MIND C.T.I. can regain compliance if its ordinary shares close at or above $1 for at least ten consecutive business days. It may also choose to implement a reverse stock split, completed no later than ten business days before December 21, 2026.

Does the Nasdaq notice immediately affect trading in MNDO shares?

The notice has no immediate effect on trading. MIND C.T.I.’s ordinary shares will continue to trade on Nasdaq under the symbol “MNDO” during the 180-day compliance period, and any extension, while the company attempts to resolve the bid price deficiency.

What happens if MIND C.T.I. (MNDO) fails to regain Nasdaq compliance by December 21, 2026?
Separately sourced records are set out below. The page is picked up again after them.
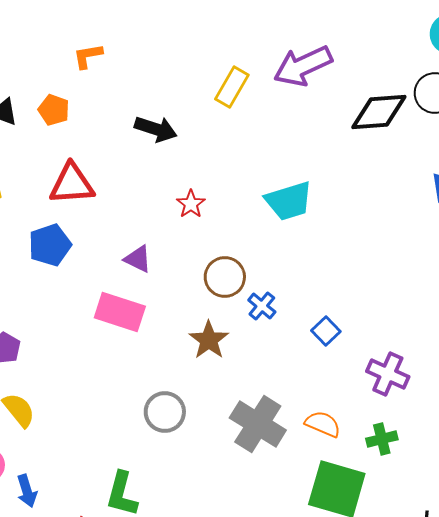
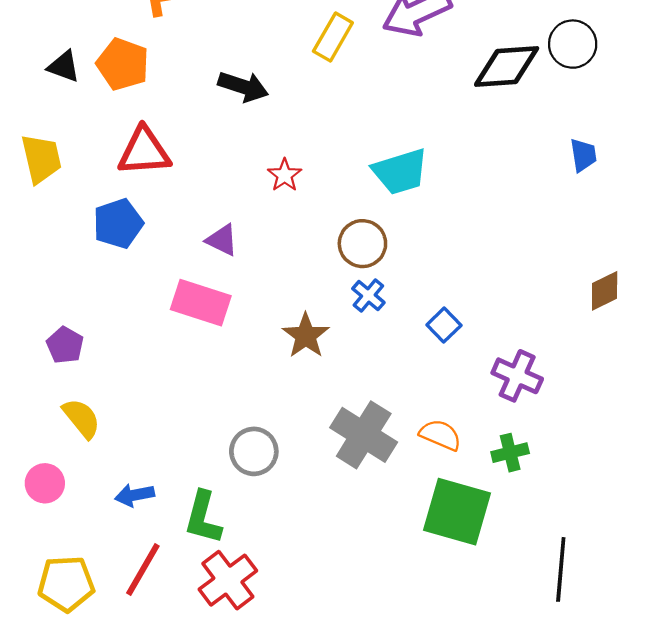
orange pentagon: (54, 110) -> (123, 64), size x1.4
brown circle: (225, 277) -> (362, 244), moved
gray circle: (165, 412) -> (254, 451), moved
blue arrow: (27, 491) -> (135, 495), moved, turned 96

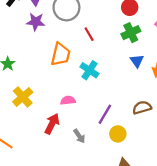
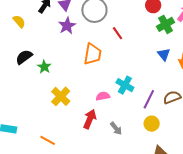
purple star: (36, 22) -> (67, 26), turned -30
green cross: (131, 33) -> (165, 24), moved
cyan cross: (89, 70) -> (125, 85), moved
purple line: (105, 114) -> (149, 99), moved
If the company does not regain compliance by December 21, 2026, it may be eligible for an additional compliance period. If Nasdaq staff believes the deficiency cannot be cured or no extension applies, they may move to delist the ordinary shares from Nasdaq.

What actions does MIND C.T.I. plan regarding the Nasdaq bid price issue?

MIND C.T.I. stated it intends to actively monitor the closing bid price of its ordinary shares and consider available options, including a possible reverse stock split. However, it cautioned there is no assurance it will successfully regain compliance with the minimum bid price rule.